Netrebko, who might have been a star point guard in the WNBA had she chosen a less affluent path, is no longer the sylph-like "Audrey Hepburn with a Voice," as she was originally touted, with a tone so crystalline as to verge on the metallic. There were and always shall be detractors. In purity her voice could be compared to Freddie Mercury's, late of Queen, based on a report by a Chicago-based comedy news show. But over time Netrebko has filled out, and developed a more insinuating, dramatic resonance. At the age of 46, she has a physique similar to the basketball player Linday Whalen, who is ten years younger. Netrebko's knees are in better shape than Whalen's, as well.
My at-home Don Giovanni is that of the Vienna State Opera, conducted by Riccardo Muti, with Adrianne Pieczonka in the role of Dona Anna. The mature Netrebko, channeling a Dona Anna less than half her age, is a better voice and a superior exponent. I hate to admit it.

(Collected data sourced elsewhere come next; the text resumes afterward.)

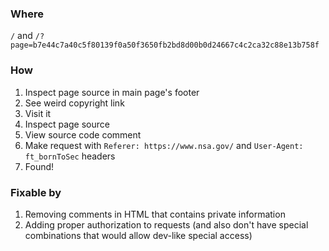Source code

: ### Where  

`/` and `/?page=b7e44c7a40c5f80139f0a50f3650fb2bd8d00b0d24667c4c2ca32c88e13b758f`

### How  

1. Inspect page source in main page's footer
2. See weird copyright link
3. Visit it
4. Inspect page source
5. View source code comment
6. Make request with `Referer: https://www.nsa.gov/` and `User-Agent: ft_bornToSec` headers
7. Found!

### Fixable by  

1. Removing comments in HTML that contains private information
2. Adding proper authorization to requests (and also don't have special combinations that would allow dev-like special access)
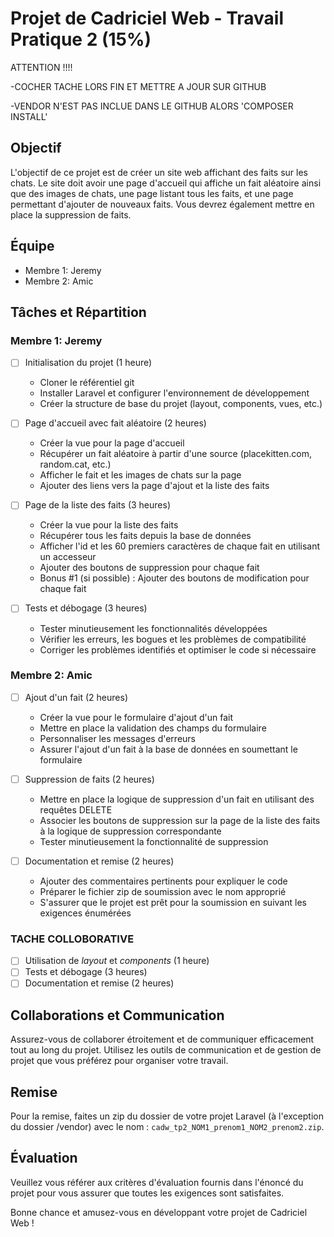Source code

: # Projet de Cadriciel Web - Travail Pratique 2 (15%)

ATTENTION !!!! 



  -COCHER TACHE LORS FIN ET METTRE A JOUR SUR GITHUB
  
  -VENDOR N'EST PAS INCLUE DANS LE GITHUB ALORS 'COMPOSER INSTALL'
  

## Objectif
L'objectif de ce projet est de créer un site web affichant des faits sur les chats. Le site doit avoir une page d'accueil qui affiche un fait aléatoire ainsi que des images de chats, une page listant tous les faits, et une page permettant d'ajouter de nouveaux faits. Vous devrez également mettre en place la suppression de faits.

## Équipe
- Membre 1: Jeremy
- Membre 2: Amic

## Tâches et Répartition

### Membre 1: Jeremy

- [ ] Initialisation du projet (1 heure)
   - Cloner le référentiel git
   - Installer Laravel et configurer l'environnement de développement
   - Créer la structure de base du projet (layout, components, vues, etc.)

- [ ] Page d'accueil avec fait aléatoire (2 heures)
   - Créer la vue pour la page d'accueil
   - Récupérer un fait aléatoire à partir d'une source (placekitten.com, random.cat, etc.)
   - Afficher le fait et les images de chats sur la page
   - Ajouter des liens vers la page d'ajout et la liste des faits

- [ ] Page de la liste des faits (3 heures)
   - Créer la vue pour la liste des faits
   - Récupérer tous les faits depuis la base de données
   - Afficher l'id et les 60 premiers caractères de chaque fait en utilisant un accesseur
   - Ajouter des boutons de suppression pour chaque fait
   - Bonus #1 (si possible) : Ajouter des boutons de modification pour chaque fait

- [ ] Tests et débogage (3 heures)
   - Tester minutieusement les fonctionnalités développées
   - Vérifier les erreurs, les bogues et les problèmes de compatibilité
   - Corriger les problèmes identifiés et optimiser le code si nécessaire

### Membre 2: Amic

- [ ] Ajout d'un fait (2 heures)
   - Créer la vue pour le formulaire d'ajout d'un fait
   - Mettre en place la validation des champs du formulaire
   - Personnaliser les messages d'erreurs
   - Assurer l'ajout d'un fait à la base de données en soumettant le formulaire

- [ ] Suppression de faits (2 heures)
   - Mettre en place la logique de suppression d'un fait en utilisant des requêtes DELETE
   - Associer les boutons de suppression sur la page de la liste des faits à la logique de suppression correspondante
   - Tester minutieusement la fonctionnalité de suppression

- [ ] Documentation et remise (2 heures)
   - Ajouter des commentaires pertinents pour expliquer le code
   - Préparer le fichier zip de soumission avec le nom approprié
   - S'assurer que le projet est prêt pour la soumission en suivant les exigences énumérées
     
### TACHE COLLOBORATIVE

- [ ] Utilisation de _layout_ et _components_ (1 heure)
- [ ] Tests et débogage (3 heures)
- [ ] Documentation et remise (2 heures)

## Collaborations et Communication
Assurez-vous de collaborer étroitement et de communiquer efficacement tout au long du projet. Utilisez les outils de communication et de gestion de projet que vous préférez pour organiser votre travail.

## Remise
Pour la remise, faites un zip du dossier de votre projet Laravel (à l'exception du dossier /vendor) avec le nom : `cadw_tp2_NOM1_prenom1_NOM2_prenom2.zip`.

## Évaluation
Veuillez vous référer aux critères d'évaluation fournis dans l'énoncé du projet pour vous assurer que toutes les exigences sont satisfaites.

Bonne chance et amusez-vous en développant votre projet de Cadriciel Web !




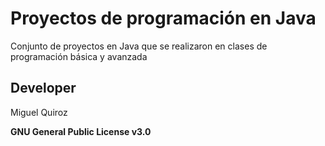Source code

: # Proyectos de programación en Java

Conjunto de proyectos en Java que se realizaron en clases de programación básica y avanzada


## Developer
Miguel Quiroz

**GNU General Public License v3.0**
<!-- 
https://docs.github.com/es/get-started/writing-on-github/getting-started-with-writing-and-formatting-on-github/basic-writing-and-formatting-syntax -->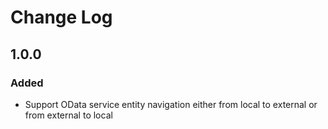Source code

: # Change Log

## 1.0.0
### Added
- Support OData service entity navigation either from local to external or from external to local
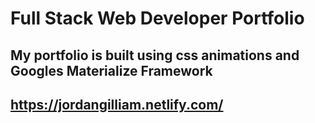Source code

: # Full Stack Web Developer Portfolio
## My portfolio is built using css animations and Googles Materialize Framework
## https://jordangilliam.netlify.com/
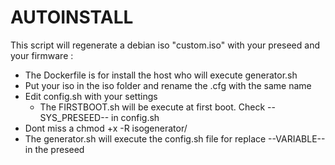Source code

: # AUTOINSTALL
This script will regenerate a debian iso "custom.iso" with your preseed and your firmware :

- The Dockerfile is for install the host who will execute generator.sh
- Put your iso in the iso folder and rename the .cfg with the same name
- Edit config.sh with your settings
	- The FIRSTBOOT.sh will be execute at first boot. Check --SYS_PRESEED-- in config.sh
- Dont miss a chmod +x -R isogenerator/
- The generator.sh will execute the config.sh file for replace --VARIABLE-- in the preseed





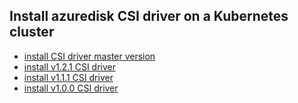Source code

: ## Install azuredisk CSI driver on a Kubernetes cluster

 - [install CSI driver master version](./install-csi-driver-master.md)
 - [install v1.2.1 CSI driver](./install-csi-driver-v1.2.1.md)
 - [install v1.1.1 CSI driver](./install-csi-driver-v1.1.1.md)
 - [install v1.0.0 CSI driver](./install-csi-driver-v1.0.0.md)
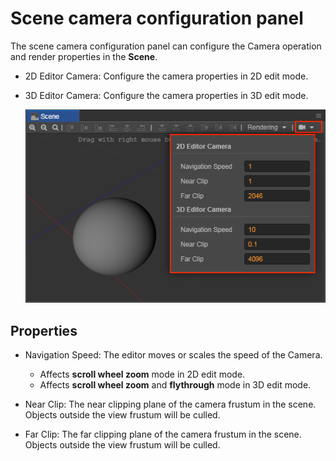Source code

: # Scene camera configuration panel

The scene camera configuration panel can configure the Camera operation and render properties in the **Scene**.

- 2D Editor Camera: Configure the camera properties in 2D edit mode.
- 3D Editor Camera: Configure the camera properties in 3D edit mode.

  ![camera config](./camera-config/camera-config.png)

## Properties 

- Navigation Speed: The editor moves or scales the speed of the Camera.
  - Affects **scroll wheel zoom** mode in 2D edit mode.
  - Affects **scroll wheel zoom** and **flythrough** mode in 3D edit mode.

- Near Clip: The near clipping plane of the camera frustum in the scene. Objects outside the view frustum will be culled.

- Far Clip: The far clipping plane of the camera frustum in the scene. Objects outside the view frustum will be culled.
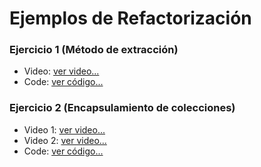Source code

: # Ejemplos de Refactorización

### Ejercicio 1 (Método de extracción)
- Video: [ver video...](https://youtu.be/m2mA87FoKVc) 
- Code: [ver código...](Refactor1-solucion.php)

### Ejercicio 2 (Encapsulamiento de colecciones)
- Video 1: [ver video...](https://youtu.be/ViaWAHaAztE)
- Video 2: [ver video...](https://youtu.be/UhqrO4XXWD4)
- Code: [ver código...](Refactor2-solucion.php)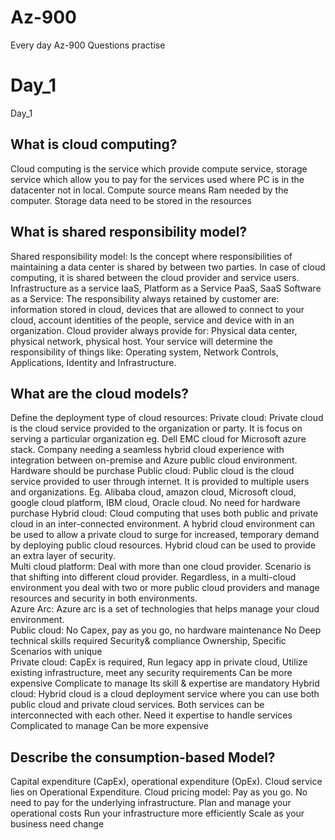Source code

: # Az-900
Every day Az-900 Questions practise
# Day_1
Day_1
## What is cloud computing? 
Cloud computing is the service which provide compute service, storage service which allow you to pay for the services used where PC is in the datacenter not in local. 
Compute source means Ram needed by the computer. 
Storage data need to be stored in the resources
## What is shared responsibility model?
Shared responsibility model: Is the concept where responsibilities of maintaining a data center is shared by between two parties. In case of cloud computing, it is shared between the cloud provider and service users. 
Infrastructure as a service IaaS, Platform as a Service PaaS, SaaS Software as a Service: 
The responsibility always retained by customer are:  information stored in cloud, devices that are allowed to connect to your cloud, account identities of the people, service and device with in an organization. 
Cloud provider always provide for: Physical data center, physical network, physical host.
Your service will determine the responsibility of things like: Operating system, Network Controls, Applications, Identity and Infrastructure. 
## What are the cloud models?
Define the deployment type of cloud resources: 
Private cloud:  Private cloud is the cloud service provided to the organization or party. It is focus on serving a particular organization eg. Dell EMC cloud for Microsoft azure stack. Company needing a seamless hybrid cloud experience with integration between on-premise and Azure public cloud environment. Hardware should be purchase 
Public cloud: Public cloud is the cloud service provided to user through internet. It is provided to multiple users and organizations. Eg. Alibaba cloud, amazon cloud, Microsoft cloud, google cloud platform, IBM cloud, Oracle cloud. No need for hardware purchase 
Hybrid cloud: Cloud computing that uses both public and private cloud in an inter-connected environment. A hybrid cloud environment can be used to allow a private cloud to surge for increased, temporary demand by deploying public cloud resources. Hybrid cloud can be used to provide an extra layer of security.                                             
Multi cloud platform:  Deal with more than one cloud provider. Scenario is that shifting into different cloud provider. Regardless, in a multi-cloud environment you deal with two or more public cloud providers and manage resources and security in both environments.  
Azure Arc: Azure arc is a set of technologies that helps manage your cloud environment.   
Public cloud:	No Capex, pay as you go, no hardware maintenance
No Deep technical skills required	Security& compliance 
Ownership, Specific Scenarios with unique                  
Private cloud:	CapEx is required, Run legacy app in private cloud, Utilize existing infrastructure, meet any security requirements 	Can be more expensive
Complicate to manage 
Its skill & expertise are mandatory 
Hybrid cloud: 	Hybrid cloud is a cloud deployment service where you can use both public cloud and private cloud services. Both services can be interconnected with each other.  	Need it expertise to handle services 
Complicated to manage 
Can be more expensive 

## Describe the consumption-based Model? 
Capital expenditure (CapEx), operational expenditure (OpEx).
Cloud service lies on Operational Expenditure. 
Cloud pricing model: Pay as you go. No need to pay for the underlying infrastructure. 
Plan and manage your operational costs
Run your infrastructure more efficiently 
Scale as your business need change  

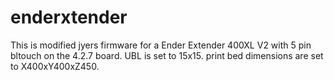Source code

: # enderxtender

This is modified jyers firmware for a Ender Extender 400XL V2 with 5 pin bltouch on the 4.2.7 board. 
UBL is set to 15x15. 
print bed dimensions are set to X400xY400xZ450. 
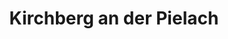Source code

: ---
title: Kirchberg an der Pielach
url: /kirchberg-an-der-pielach/
latitude: 48.026
longitude: 15.429
---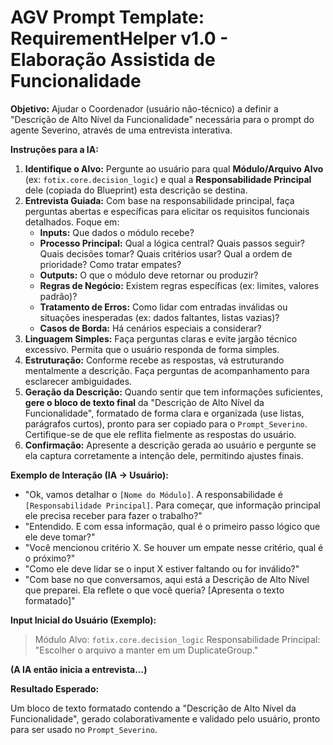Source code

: # AGV Prompt Template: RequirementHelper v1.0 - Elaboração Assistida de Funcionalidade

**Objetivo:** Ajudar o Coordenador (usuário não-técnico) a definir a "Descrição de Alto Nível da Funcionalidade" necessária para o prompt do agente Severino, através de uma entrevista interativa.

**Instruções para a IA:**

1.  **Identifique o Alvo:** Pergunte ao usuário para qual **Módulo/Arquivo Alvo** (ex: `fotix.core.decision_logic`) e qual a **Responsabilidade Principal** dele (copiada do Blueprint) esta descrição se destina.
2.  **Entrevista Guiada:** Com base na responsabilidade principal, faça perguntas abertas e específicas para elicitar os requisitos funcionais detalhados. Foque em:
    *   **Inputs:** Que dados o módulo recebe?
    *   **Processo Principal:** Qual a lógica central? Quais passos seguir? Quais decisões tomar? Quais critérios usar? Qual a ordem de prioridade? Como tratar empates?
    *   **Outputs:** O que o módulo deve retornar ou produzir?
    *   **Regras de Negócio:** Existem regras específicas (ex: limites, valores padrão)?
    *   **Tratamento de Erros:** Como lidar com entradas inválidas ou situações inesperadas (ex: dados faltantes, listas vazias)?
    *   **Casos de Borda:** Há cenários especiais a considerar?
3.  **Linguagem Simples:** Faça perguntas claras e evite jargão técnico excessivo. Permita que o usuário responda de forma simples.
4.  **Estruturação:** Conforme recebe as respostas, vá estruturando mentalmente a descrição. Faça perguntas de acompanhamento para esclarecer ambiguidades.
5.  **Geração da Descrição:** Quando sentir que tem informações suficientes, **gere o bloco de texto final** da "Descrição de Alto Nível da Funcionalidade", formatado de forma clara e organizada (use listas, parágrafos curtos), pronto para ser copiado para o `Prompt_Severino`. Certifique-se de que ele reflita fielmente as respostas do usuário.
6.  **Confirmação:** Apresente a descrição gerada ao usuário e pergunte se ela captura corretamente a intenção dele, permitindo ajustes finais.

**Exemplo de Interação (IA -> Usuário):**

*   "Ok, vamos detalhar o `[Nome do Módulo]`. A responsabilidade é `[Responsabilidade Principal]`. Para começar, que informação principal ele precisa receber para fazer o trabalho?"
*   "Entendido. E com essa informação, qual é o primeiro passo lógico que ele deve tomar?"
*   "Você mencionou critério X. Se houver um empate nesse critério, qual é o próximo?"
*   "Como ele deve lidar se o input X estiver faltando ou for inválido?"
*   "Com base no que conversamos, aqui está a Descrição de Alto Nível que preparei. Ela reflete o que você queria? [Apresenta o texto formatado]"

**Input Inicial do Usuário (Exemplo):**

> Módulo Alvo: `fotix.core.decision_logic`
> Responsabilidade Principal: "Escolher o arquivo a manter em um DuplicateGroup."

**(A IA então inicia a entrevista...)**

**Resultado Esperado:**

Um bloco de texto formatado contendo a "Descrição de Alto Nível da Funcionalidade", gerado colaborativamente e validado pelo usuário, pronto para ser usado no `Prompt_Severino`.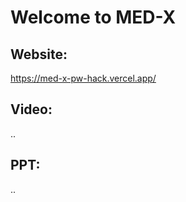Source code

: <h1>Welcome to MED-X </h1>

## Website:
 https://med-x-pw-hack.vercel.app/
## Video:
..
## PPT:
..

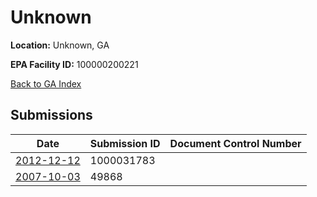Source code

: # Unknown

**Location:** Unknown, GA

**EPA Facility ID:** 100000200221

[Back to GA Index](../../index.md)

## Submissions

| Date | Submission ID | Document Control Number |
|------|--------------|-------------------------|
| [2012-12-12](submissions/1000031783.md) | 1000031783 |  |
| [2007-10-03](submissions/49868.md) | 49868 |  |
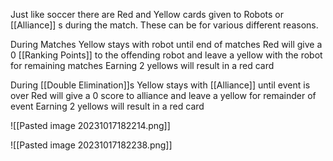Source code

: Just like soccer there are Red and Yellow cards given to Robots or [[Alliance]] s during the match. These can be for various different reasons. 

During Matches
Yellow stays with robot until end of matches
Red will give a 0 [[Ranking Points]] to the offending robot and leave a yellow with the robot for remaining matches
Earning 2 yellows will result in a red card

During [[Double Elimination]]s
Yellow stays with [[Alliance]] until event is over
Red will give a 0 score to alliance and leave a yellow for remainder of event
Earning 2 yellows will result in a red card


![[Pasted image 20231017182214.png]]

![[Pasted image 20231017182238.png]]
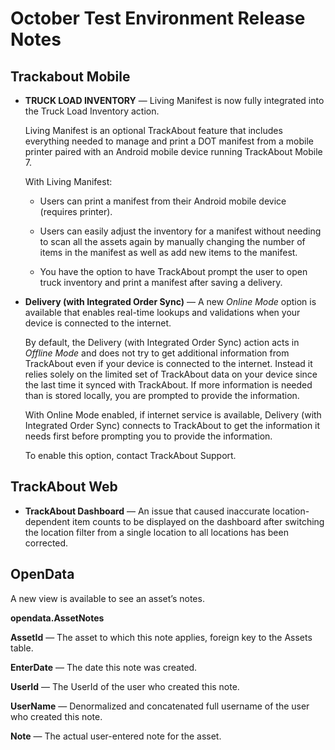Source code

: # October Test Environment Release Notes

## Trackabout Mobile

-   **TRUCK LOAD INVENTORY**  — Living Manifest is now fully integrated into the Truck Load Inventory action.
    
    Living Manifest is an optional TrackAbout feature that includes everything needed to manage and print a DOT manifest from a mobile printer paired with an Android mobile device running TrackAbout Mobile 7.
    
    With Living Manifest:
    
    -   Users can print a manifest from their Android mobile device (requires printer).
        
    -   Users can easily adjust the inventory for a manifest without needing to scan all the assets again by manually changing the number of items in the manifest as well as add new items to the manifest.
        
    -   You have the option to have TrackAbout prompt the user to open truck inventory and print a manifest after saving a delivery.
        
    
-   **Delivery (with Integrated Order Sync)**  — A new  _Online Mode_  option is available that enables real-time lookups and validations when your device is connected to the internet.
    
    By default, the Delivery (with Integrated Order Sync) action acts in  _Offline Mode_  and does not try to get additional information from TrackAbout even if your device is connected to the internet. Instead it relies solely on the limited set of TrackAbout data on your device since the last time it synced with TrackAbout. If more information is needed than is stored locally, you are prompted to provide the information.
    
    With Online Mode enabled, if internet service is available, Delivery (with Integrated Order Sync) connects to TrackAbout to get the information it needs first before prompting you to provide the information.
    
    To enable this option, contact TrackAbout Support.
    

## TrackAbout Web

-   **TrackAbout Dashboard**  — An issue that caused inaccurate location-dependent item counts to be displayed on the dashboard after switching the location filter from a single location to all locations has been corrected.
    

## OpenData

A new view is available to see an asset’s notes.

**opendata.AssetNotes**

**AssetId**  — The asset to which this note applies, foreign key to the Assets table.

**EnterDate**  — The date this note was created.

**UserId**  — The UserId of the user who created this note.

**UserName**  — Denormalized and concatenated full username of the user who created this note.

**Note**  — The actual user-entered note for the asset.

It's time for me to step down from my soapbox. Without the soapbox, as you've no doubt observed, I can no longer execute a one-handed dunk. Wouldn't it be cool if I could heave the ball skyward, in the fragile expectation that MERKIN, or better positioned player, might finish the ally-oop, bringing Floria Tosca and her Mario Cavaradossi through the star-crossed year of 1800, and back from the dead?